* _DATA_
BEGIN

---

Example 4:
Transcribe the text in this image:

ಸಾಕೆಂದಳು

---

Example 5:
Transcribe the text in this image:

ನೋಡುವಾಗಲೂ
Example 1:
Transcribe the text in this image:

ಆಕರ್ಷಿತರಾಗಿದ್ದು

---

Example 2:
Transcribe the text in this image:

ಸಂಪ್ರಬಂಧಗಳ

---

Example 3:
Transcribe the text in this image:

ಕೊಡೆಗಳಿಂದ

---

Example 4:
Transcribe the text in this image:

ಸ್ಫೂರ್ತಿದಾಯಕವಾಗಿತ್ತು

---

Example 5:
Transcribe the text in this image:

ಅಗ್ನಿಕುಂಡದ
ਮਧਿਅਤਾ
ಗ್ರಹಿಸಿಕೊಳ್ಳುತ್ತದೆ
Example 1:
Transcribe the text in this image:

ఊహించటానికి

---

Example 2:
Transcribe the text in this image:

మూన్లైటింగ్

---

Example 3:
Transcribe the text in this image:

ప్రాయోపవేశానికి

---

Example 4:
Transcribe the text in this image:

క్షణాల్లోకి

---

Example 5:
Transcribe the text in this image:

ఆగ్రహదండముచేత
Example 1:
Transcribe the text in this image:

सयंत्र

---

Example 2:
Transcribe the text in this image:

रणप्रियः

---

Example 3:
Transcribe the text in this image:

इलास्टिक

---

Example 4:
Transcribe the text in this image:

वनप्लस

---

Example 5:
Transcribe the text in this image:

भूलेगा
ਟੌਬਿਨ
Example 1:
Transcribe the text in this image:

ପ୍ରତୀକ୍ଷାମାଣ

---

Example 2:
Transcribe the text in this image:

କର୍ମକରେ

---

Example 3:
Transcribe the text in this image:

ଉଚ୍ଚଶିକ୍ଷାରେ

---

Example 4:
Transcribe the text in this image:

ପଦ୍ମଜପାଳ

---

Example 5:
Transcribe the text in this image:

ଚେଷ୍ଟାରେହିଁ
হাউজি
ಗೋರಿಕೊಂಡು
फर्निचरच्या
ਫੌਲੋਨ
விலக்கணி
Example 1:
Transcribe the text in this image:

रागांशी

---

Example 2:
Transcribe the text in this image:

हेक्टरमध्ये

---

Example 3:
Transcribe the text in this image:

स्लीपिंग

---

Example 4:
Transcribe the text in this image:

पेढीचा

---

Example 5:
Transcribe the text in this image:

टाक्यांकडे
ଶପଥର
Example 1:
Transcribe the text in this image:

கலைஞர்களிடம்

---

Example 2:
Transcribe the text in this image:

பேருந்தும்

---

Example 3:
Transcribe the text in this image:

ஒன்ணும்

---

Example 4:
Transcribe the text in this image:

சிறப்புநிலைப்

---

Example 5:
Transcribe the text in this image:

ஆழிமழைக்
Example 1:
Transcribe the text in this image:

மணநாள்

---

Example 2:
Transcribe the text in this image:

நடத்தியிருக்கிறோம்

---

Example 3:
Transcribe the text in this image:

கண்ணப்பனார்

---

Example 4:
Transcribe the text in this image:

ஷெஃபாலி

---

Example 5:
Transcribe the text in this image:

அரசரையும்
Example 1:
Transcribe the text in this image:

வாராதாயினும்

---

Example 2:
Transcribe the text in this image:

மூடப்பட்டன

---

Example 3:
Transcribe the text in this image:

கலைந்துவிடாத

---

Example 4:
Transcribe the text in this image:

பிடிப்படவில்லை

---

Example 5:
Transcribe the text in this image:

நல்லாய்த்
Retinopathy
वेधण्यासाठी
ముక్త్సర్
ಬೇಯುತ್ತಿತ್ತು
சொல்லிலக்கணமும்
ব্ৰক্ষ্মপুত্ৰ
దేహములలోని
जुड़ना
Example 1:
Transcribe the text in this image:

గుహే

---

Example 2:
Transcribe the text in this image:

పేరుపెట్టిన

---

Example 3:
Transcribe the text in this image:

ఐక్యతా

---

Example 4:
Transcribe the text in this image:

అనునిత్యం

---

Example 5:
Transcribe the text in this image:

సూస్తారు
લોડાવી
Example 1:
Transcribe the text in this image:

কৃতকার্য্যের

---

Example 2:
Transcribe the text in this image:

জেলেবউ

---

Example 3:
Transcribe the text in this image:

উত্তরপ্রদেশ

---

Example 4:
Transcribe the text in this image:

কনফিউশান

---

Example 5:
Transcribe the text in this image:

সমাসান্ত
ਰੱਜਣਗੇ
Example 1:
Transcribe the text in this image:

END

* _WHAT IS BEING ASKED_
Write the data above out again in full, exactly.

* _RESULT FOR THIS EXERCISE_
---

Example 4:
Transcribe the text in this image:

ಸಾಕೆಂದಳು

---

Example 5:
Transcribe the text in this image:

ನೋಡುವಾಗಲೂ
Example 1:
Transcribe the text in this image:

ಆಕರ್ಷಿತರಾಗಿದ್ದು

---

Example 2:
Transcribe the text in this image:

ಸಂಪ್ರಬಂಧಗಳ

---

Example 3:
Transcribe the text in this image:

ಕೊಡೆಗಳಿಂದ

---

Example 4:
Transcribe the text in this image:

ಸ್ಫೂರ್ತಿದಾಯಕವಾಗಿತ್ತು

---

Example 5:
Transcribe the text in this image:

ಅಗ್ನಿಕುಂಡದ
ਮਧਿਅਤਾ
ಗ್ರಹಿಸಿಕೊಳ್ಳುತ್ತದೆ
Example 1:
Transcribe the text in this image:

ఊహించటానికి

---

Example 2:
Transcribe the text in this image:

మూన్లైటింగ్

---

Example 3:
Transcribe the text in this image:

ప్రాయోపవేశానికి

---

Example 4:
Transcribe the text in this image:

క్షణాల్లోకి

---

Example 5:
Transcribe the text in this image:

ఆగ్రహదండముచేత
Example 1:
Transcribe the text in this image:

सयंत्र

---

Example 2:
Transcribe the text in this image:

रणप्रियः

---

Example 3:
Transcribe the text in this image:

इलास्टिक

---

Example 4:
Transcribe the text in this image:

वनप्लस

---

Example 5:
Transcribe the text in this image:

भूलेगा
ਟੌਬਿਨ
Example 1:
Transcribe the text in this image:

ପ୍ରତୀକ୍ଷାମାଣ

---

Example 2:
Transcribe the text in this image:

କର୍ମକରେ

---

Example 3:
Transcribe the text in this image:

ଉଚ୍ଚଶିକ୍ଷାରେ

---

Example 4:
Transcribe the text in this image:

ପଦ୍ମଜପାଳ

---

Example 5:
Transcribe the text in this image:

ଚେଷ୍ଟାରେହିଁ
হাউজি
ಗೋರಿಕೊಂಡು
फर्निचरच्या
ਫੌਲੋਨ
விலக்கணி
Example 1:
Transcribe the text in this image:

रागांशी

---

Example 2:
Transcribe the text in this image:

हेक्टरमध्ये

---

Example 3:
Transcribe the text in this image:

स्लीपिंग

---

Example 4:
Transcribe the text in this image:

पेढीचा

---

Example 5:
Transcribe the text in this image:

टाक्यांकडे
ଶପଥର
Example 1:
Transcribe the text in this image:

கலைஞர்களிடம்

---

Example 2:
Transcribe the text in this image:

பேருந்தும்

---

Example 3:
Transcribe the text in this image:

ஒன்ணும்

---

Example 4:
Transcribe the text in this image:

சிறப்புநிலைப்

---

Example 5:
Transcribe the text in this image:

ஆழிமழைக்
Example 1:
Transcribe the text in this image:

மணநாள்

---

Example 2:
Transcribe the text in this image:

நடத்தியிருக்கிறோம்

---

Example 3:
Transcribe the text in this image:

கண்ணப்பனார்

---

Example 4:
Transcribe the text in this image:

ஷெஃபாலி

---

Example 5:
Transcribe the text in this image:

அரசரையும்
Example 1:
Transcribe the text in this image:

வாராதாயினும்

---

Example 2:
Transcribe the text in this image:

மூடப்பட்டன

---

Example 3:
Transcribe the text in this image:

கலைந்துவிடாத

---

Example 4:
Transcribe the text in this image:

பிடிப்படவில்லை

---

Example 5:
Transcribe the text in this image:

நல்லாய்த்
Retinopathy
वेधण्यासाठी
ముక్త్సర్
ಬೇಯುತ್ತಿತ್ತು
சொல்லிலக்கணமும்
ব্ৰক্ষ্মপুত্ৰ
దేహములలోని
जुड़ना
Example 1:
Transcribe the text in this image:

గుహే

---

Example 2:
Transcribe the text in this image:

పేరుపెట్టిన

---

Example 3:
Transcribe the text in this image:

ఐక్యతా

---

Example 4:
Transcribe the text in this image:

అనునిత్యం

---

Example 5:
Transcribe the text in this image:

సూస్తారు
લોડાવી
Example 1:
Transcribe the text in this image:

কৃতকার্য্যের

---

Example 2:
Transcribe the text in this image:

জেলেবউ

---

Example 3:
Transcribe the text in this image:

উত্তরপ্রদেশ

---

Example 4:
Transcribe the text in this image:

কনফিউশান

---

Example 5:
Transcribe the text in this image:

সমাসান্ত
ਰੱਜਣਗੇ
Example 1:
Transcribe the text in this image:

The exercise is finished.